Distilled water Superscript II RT buffer DTT ATP dNTP Taq DNA polymerase Taq DNA polymerase buffer
1. PAT cDNA preparation
(1) DEPC treated distilled water.
(2) High concentration of T4 DNA ligase (10 Weiss U/L).
(3) RNase H Superscript II-free reverse transcriptase (RT) ( Life Technologies, Gairhersburg, MD, USA) ( 200 U/μl ).
(4) 5 X Superscript II RT buffer.
(5) 0.1 mol/L DTT, DEPC water preparation.
(6) 10 mmol/L ATP in DEPC water.
(7) 40 mmoI/L dNTP (10 mmol/L dATP, 10 mmol/L dTTP, 10 mmol/L dCTP, 10 mmol/L dGTP), DEPO-H2O preparation.
(8) p[dT ]12-18 Note that oligo[dT ]12-18 must be phosphorylated ], 10 ng/μl.
(9) Oligo (dT ) anchor primer (5'-GCG AGC TCC GCG GCC GCG T12 ) 200 ng/μl (other oligo with oligo dT extension at 3' end (n>10) and 5' GC-rich oligonucleotide can also be used as PCR primer), DEPC water preparation, all the above enzymes and solutions were stored at -20℃.
2. PCR reaction
(1) 40 mmol/L dNTP (10 mmol/L dATP, 10 mmol/L dTTP, 10 mmol/L dCTP, 10 mmol/L dGTP) in DEPC water.
(2) Oligomeric (dT ) anchor primer 200 ng/μl water.
(3) mRNA-specific primers, dissolved in distilled water.
(4) Taq DNA polymerase.
(5) 10X Taq DNA polymerase buffer.
II. Methods of operation
1. PAT cDNA preparation
(1) Extract total RNA from tissues or cells, dissolve in DEPC water and add 5 μl into a microcentrifuge tube without RNase.
(2) Add 2 μl (20 ng) of p[dT ]12-18 to each RNA sample, and the total volume of RNA and p[dT ]12-18 is 7 μl.
(3) Heat to 65°C and denature for 5~10 min.
(4) Immediately place the reaction tube in a 42°C water bath, taking care to move quickly to avoid annealing of p[dT ]12-18 with the least poly(A) tail.
(5) Add 13 μl of the following mixture preheated to 42°C, mix well by pipetting, and incubate at 42°C for 30 min.
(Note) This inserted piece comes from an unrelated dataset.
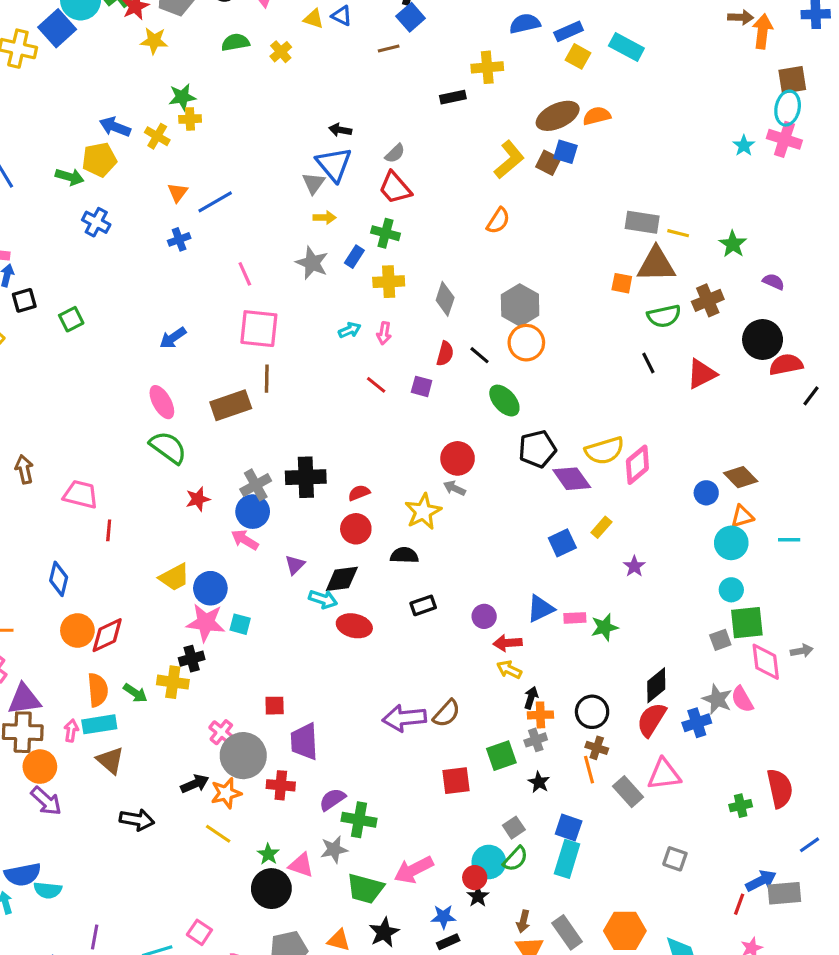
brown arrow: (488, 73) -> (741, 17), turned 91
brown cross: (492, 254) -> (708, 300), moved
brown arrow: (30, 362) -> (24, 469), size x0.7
For all PAT reactions, pre-mix all the same components, and for each reaction, add: 4 μl of 5X Superscript II RT buffer, 2 μl of 0.1 mol/L DTT, 1 μl of 40 mmol/L dNTP mixture, 1 μl of 10 mmol/L dNTP mixture, and 1 μl of 10 mmol/L dNTP mixture. mixture, 1 μl 10 mmol/L ATP, 4 μl DEPC-treated water, 1 μl T4 DNA Ligase 10 Weiss U/μl.
(6) After incubation, the counterstain was kept at 42°C and 1 μl (200 ng) of oligo(dT) anchor primer was added. Mix well, centrifuge quickly, and incubate at 12°C for 2 h. Incubate for 2 h at 12°C.
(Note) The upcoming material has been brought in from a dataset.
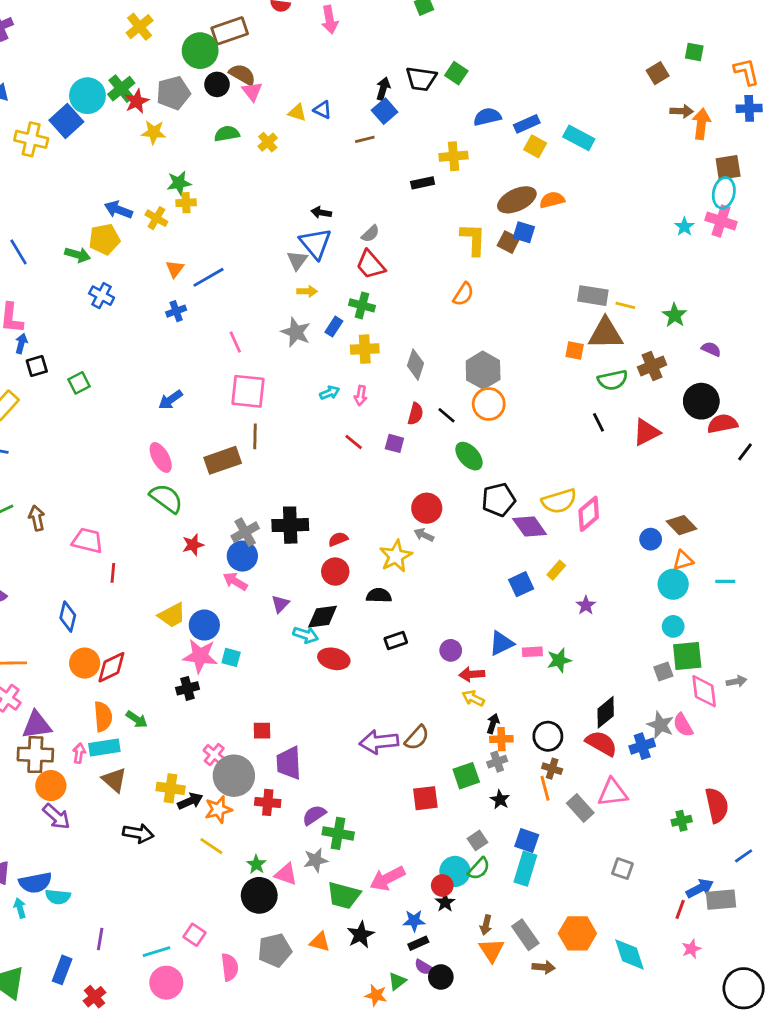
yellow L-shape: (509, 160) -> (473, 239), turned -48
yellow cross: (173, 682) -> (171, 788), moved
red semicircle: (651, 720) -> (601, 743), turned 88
(7) Incubate the reaction tube at 42 ℃ for 2 min.
(8) Add 1 μl of RNase H Superscript II-free reverse transcriptase, mix well, and incubate at 42°C for 1 h. Incubate for 2 h at 12°C for 10 min.
(9) Heat for 20 min to inactivate the reverse transcriptase and ligase, and the PAT cDNA can be diluted as needed.
2. PCR reaction
(1) 25~50 μl standard reaction system includes: 1X buffer [ 50 mmol/L KCl, 10 mol/L Tris-HCl (pH 9.0 at 25°C), 0.1% Triton X-100, 1.5 mmol/L MgCl2 ], 0.2 mmol/L dNTP, 0.5 μmol/L template specific primer, 0.5 μmol/L oligo (dT) anchor primer, and 0.5 μmol/L template specific primer. μmol/L oligo(dT) anchor primer, 0.5~1.0 U Taq DMA polymerase, 0.5~1.0 μl PAT cDNA as template.
(2) Suggested cycling conditions for amplification of 500 bp fragment: denaturation at 93°C for 5 min, variation at 93°C for 30 s, repeat at 57-65°C for 1 min, extension at 72°C for 1 min, and finally extension at 72°C for 7 min.
(3) A small portion of the amplification product can be taken and analyzed by complete digestion of the 3' end using restriction endonuclease.
(4) Analyze the amplified product by gel electrophoresis.